I'm slightly on the fence with this. Your sister has clearly behaved very badly with the 5 week strop- if she's upset, surely she could explain why and have an actual discussion about the issues.
But...I do think the charity donation/gift thing could have been better thought out. Like it or not, gift giving is a big part of Christmas for most families, and many people would feel very uncomfortable turning up without a gift, particularly for younger members of the family. So there's a real chance that other adults in the family will still feel the need to buy for your son. Adults without children of their own are unlikely to feel hard done-by if they go ahead and buy your son a gift and receive nothing in return, but your sister may feel put out on behalf of her own children who will be used to receiving gifts from their aunt.
That doesn't make them grabby or entitled - they've grown up with a particular Christmas set-up and it's suddenly being changed by one individual, without prior discussion. It also feels like there's a slight undercurrent of judginess about your nieces and nephews and how much they already have. You are still buying gifts for your own son, but you don't feel that you need to buy for the other close family children because they have so much.

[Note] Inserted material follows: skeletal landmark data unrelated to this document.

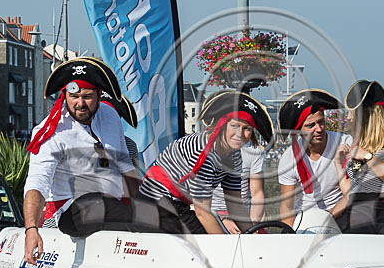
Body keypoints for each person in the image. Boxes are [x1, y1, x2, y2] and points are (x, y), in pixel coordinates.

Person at [23, 57, 139, 264]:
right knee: (101, 203)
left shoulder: (110, 115)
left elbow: (124, 165)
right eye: (74, 96)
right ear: (64, 95)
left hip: (113, 207)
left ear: (99, 95)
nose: (80, 103)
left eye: (87, 97)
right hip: (72, 211)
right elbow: (37, 183)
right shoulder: (50, 133)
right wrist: (31, 229)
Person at [137, 91, 273, 234]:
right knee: (204, 241)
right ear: (222, 125)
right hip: (154, 202)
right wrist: (226, 249)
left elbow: (235, 204)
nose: (239, 133)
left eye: (246, 129)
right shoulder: (204, 152)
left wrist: (251, 235)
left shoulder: (234, 156)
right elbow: (202, 212)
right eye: (234, 126)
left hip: (176, 204)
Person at [335, 80, 384, 235]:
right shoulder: (357, 143)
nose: (349, 118)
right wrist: (338, 165)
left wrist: (367, 156)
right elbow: (350, 191)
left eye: (352, 113)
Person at [277, 89, 352, 227]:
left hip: (339, 214)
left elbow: (353, 192)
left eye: (321, 122)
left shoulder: (344, 143)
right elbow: (287, 207)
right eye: (311, 125)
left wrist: (325, 219)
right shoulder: (289, 158)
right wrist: (289, 235)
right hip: (304, 219)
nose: (319, 129)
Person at [210, 142, 265, 234]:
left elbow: (257, 194)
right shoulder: (209, 148)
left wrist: (252, 225)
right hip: (213, 214)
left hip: (241, 214)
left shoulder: (254, 151)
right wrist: (222, 219)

Christmas is a big thing in most families. I think it was unwise to make a unilateral change to what is, after all, a fairly normal and traditional set-up - people give and exchange gifts, and presumably enjoy doing so.
There's also the fact that it may make others feel as though you think they should be doing the same. I'm not saying that you do think that - but if someone announces that they're making a fairly large charity donation in lieu of gifts, it's likely to make some people think 'Shit, do I look tight for not doing the same?' Again, it is something that should, perhaps, have been discussed in advance, rather than announced as a fait accompli.
It's a lovely thing to do, and I don't think you were wrong to do it. But I do think it should have been approached differently, and probably with the children excluded, even if their gifts were scaled back slightly. The exchange of gifts is about more than what the recipient 'gets' and it may well be that the sister is more concerned with that side of things than with the material aspect.